Beijing: China has vowed to continue to fight the Dalai Lama and his supporters to create a "favourable" social and political environment in the restive Tibetan region while asking Buddhist monks and nuns to be patriotic and law abiding.
Yu Zhengsheng, member of the newly constituted seven- member Standing Committee of the Party, which rules China, was on an an inspection tour in southwest China`s Sichuan province where he spoke for the first time on Tibet, which has been hit by a spate of self-immolation protests against the Chinese rule.
"The fight against the Dalai Lama clique should continue in order to create a favourable social and political environment for economic development and the improvement of people`s well-being," he said.
He also called on monks and nuns to be patriotic and observe the law and monastic rules during an inspection tour in Sichuan on Sunday and Monday.
This is the first public comment by the newly-elected Chinese leader on Tibet, which in the recent past witnessed a spate of self immolations.
Overseas Tibetan groups say the immolations were a protest against the Chinese rule in Tibet as well as for the return of the Dalai Lama from exile.
Ninety-eight self immolation cases were reported in Tibet of which many of them were by monks and nuns.

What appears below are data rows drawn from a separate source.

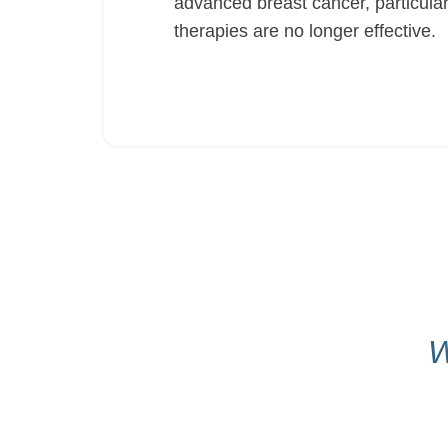
advanced breast cancer, particul
therapies are no longer effective.
W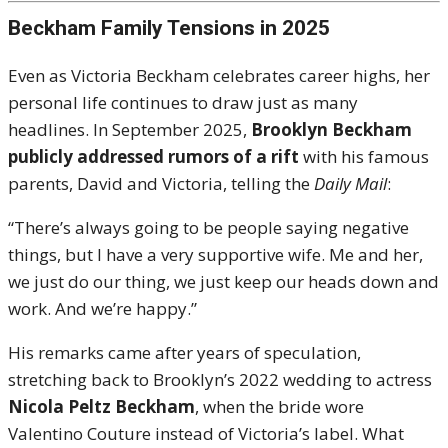
Beckham Family Tensions in 2025
Even as Victoria Beckham celebrates career highs, her
personal life continues to draw just as many
headlines. In September 2025,
Brooklyn Beckham
publicly addressed rumors of a rift
with his famous
parents, David and Victoria, telling the
Daily Mail
:
“There’s always going to be people saying negative
things, but I have a very supportive wife. Me and her,
we just do our thing, we just keep our heads down and
work. And we’re happy.”
His remarks came after years of speculation,
stretching back to Brooklyn’s 2022 wedding to actress
Nicola Peltz Beckham
, when the bride wore
Valentino Couture instead of Victoria’s label. What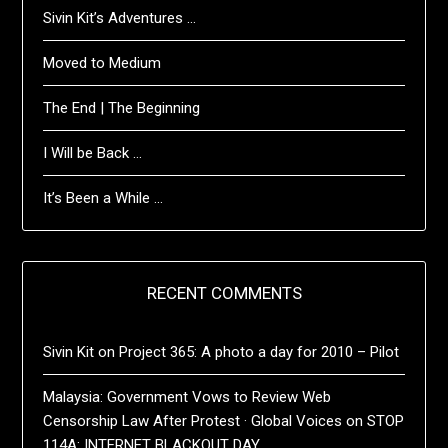
Sivin Kit’s Adventures …
Moved to Medium
The End | The Beginning
I Will be Back …
It’s Been a While …
RECENT COMMENTS
Sivin Kit
on
Project 365: A photo a day for 2010 – Pilot
Malaysia: Government Vows to Review Web
Censorship Law After Protest · Global Voices
on
STOP
114A: INTERNET BLACKOUT DAY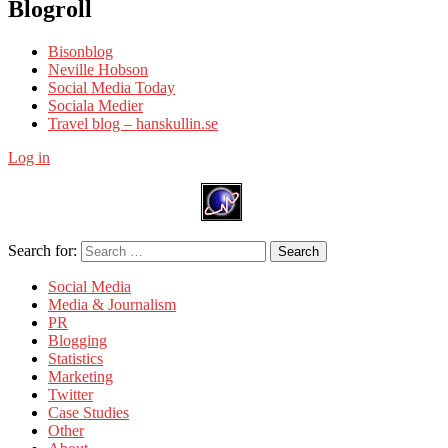
Blogroll
Bisonblog
Neville Hobson
Social Media Today
Sociala Medier
Travel blog – hanskullin.se
Log in
Search for:
Search
Social Media
Media & Journalism
PR
Blogging
Statistics
Marketing
Twitter
Case Studies
Other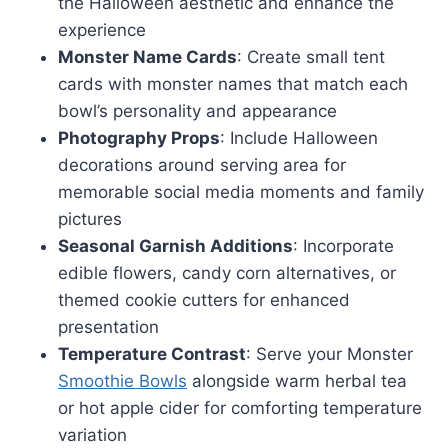
the Halloween aesthetic and enhance the
experience
Monster Name Cards
: Create small tent
cards with monster names that match each
bowl’s personality and appearance
Photography Props
: Include Halloween
decorations around serving area for
memorable social media moments and family
pictures
Seasonal Garnish Additions
: Incorporate
edible flowers, candy corn alternatives, or
themed cookie cutters for enhanced
presentation
Temperature Contrast
: Serve your Monster
Smoothie Bowls
alongside warm herbal tea
or hot apple cider for comforting temperature
variation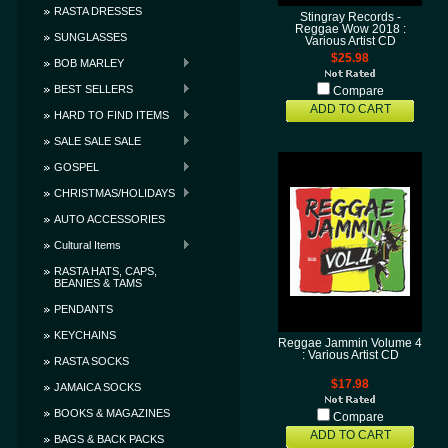
RASTA DRESSES
Stingray Records -
Reggae Wow 2018 :
SUNGLASSES
Various Artist CD
$25.98
BOB MARLEY
BEST SELLERS
Compare
ADD TO CART
HARD TO FIND ITEMS
SALE SALE SALE
GOSPEL
CHRISTMAS/HOLIDAYS
AUTO ACCESSORIES
Cultural Items
RASTA HATS, CAPS,
BEANIES & TAMS
PENDANTS
KEYCHAINS
Reggae Jammin Volume 4
: Various Artist CD
RASTA SOCKS
$17.98
JAMAICA SOCKS
BOOKS & MAGAZINES
Compare
ADD TO CART
BAGS & BACK PACKS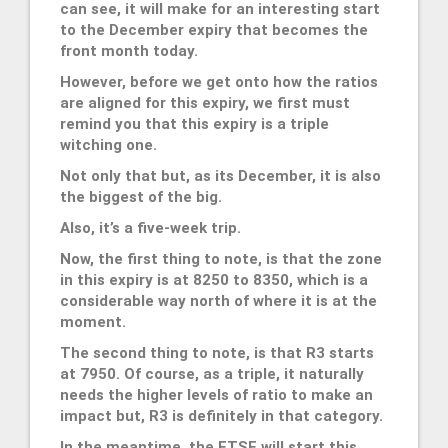
can see, it will make for an interesting start
to the December expiry that becomes the
front month today.
However, before we get onto how the ratios
are aligned for this expiry, we first must
remind you that this expiry is a triple
witching one.
Not only that but, as its December, it is also
the biggest of the big.
Also, it’s a five-week trip.
Now, the first thing to note, is that the zone
in this expiry is at 8250 to 8350, which is a
considerable way north of where it is at the
moment.
The second thing to note, is that R3 starts
at 7950. Of course, as a triple, it naturally
needs the higher levels of ratio to make an
impact but, R3 is definitely in that category.
In the meantime, the FTSE will start this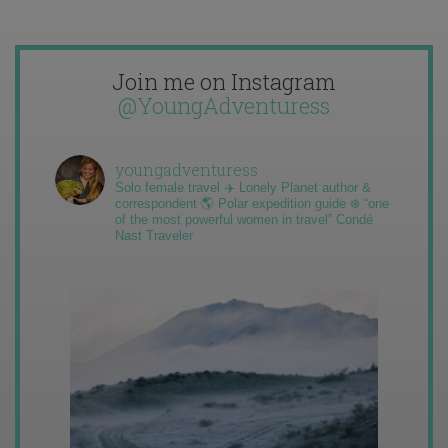
Join me on Instagram
@YoungAdventuress
youngadventuress
Solo female travel ✈️ Lonely Planet author &
correspondent 🌎 Polar expedition guide ❄️ “one
of the most powerful women in travel” Condé
Nast Traveler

China has reacted angrily to calls by UN Human Rights body and US officials to address the situation in Tibet saying that it amounted to interference in its internal affairs.
Dalai Lama himself has expressed optimism that the new Chinese leadership headed by Xi Jinping, who succeeded Hu Jintao as Party leader in November last would take steps to ease the situation.

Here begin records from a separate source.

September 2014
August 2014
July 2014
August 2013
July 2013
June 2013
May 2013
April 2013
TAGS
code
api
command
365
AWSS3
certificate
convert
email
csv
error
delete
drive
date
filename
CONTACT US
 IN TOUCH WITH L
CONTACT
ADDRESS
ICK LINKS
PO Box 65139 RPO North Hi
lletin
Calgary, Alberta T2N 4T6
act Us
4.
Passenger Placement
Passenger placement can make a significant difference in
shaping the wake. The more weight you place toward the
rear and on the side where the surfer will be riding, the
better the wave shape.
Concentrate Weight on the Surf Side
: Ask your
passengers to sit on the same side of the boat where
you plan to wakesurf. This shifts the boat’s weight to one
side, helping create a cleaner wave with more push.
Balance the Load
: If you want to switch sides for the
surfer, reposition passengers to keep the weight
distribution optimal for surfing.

Officials say that any initiative to reopen talks by Chinese government with the Dalai Lama representatives could be contemplated only after March this year, when Xi takes over as President from Hu.
Talks were held in the past but without much success.

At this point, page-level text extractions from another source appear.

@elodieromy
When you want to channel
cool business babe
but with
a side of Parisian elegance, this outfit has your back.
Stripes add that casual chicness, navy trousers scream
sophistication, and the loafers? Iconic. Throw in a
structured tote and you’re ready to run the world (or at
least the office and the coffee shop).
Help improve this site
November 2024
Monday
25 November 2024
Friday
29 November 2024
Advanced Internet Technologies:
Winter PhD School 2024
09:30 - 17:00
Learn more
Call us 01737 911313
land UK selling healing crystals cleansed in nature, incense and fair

Yu said a unified and strong China together with developing and stable Tibetan areas will help ethnic groups improve their lives and brighten the prospects for Tibetan Buddhism.
Yu said he hopes Tibetan Buddhists will support the government`s efforts to manage monasteries in accordance with the law and encourage monks and nuns to observe both the law and monastic rules.
"The government should offer public services to monasteries while enhancing their management, as well as help Tibetan Buddhism to correspond with socialist society," Yu said.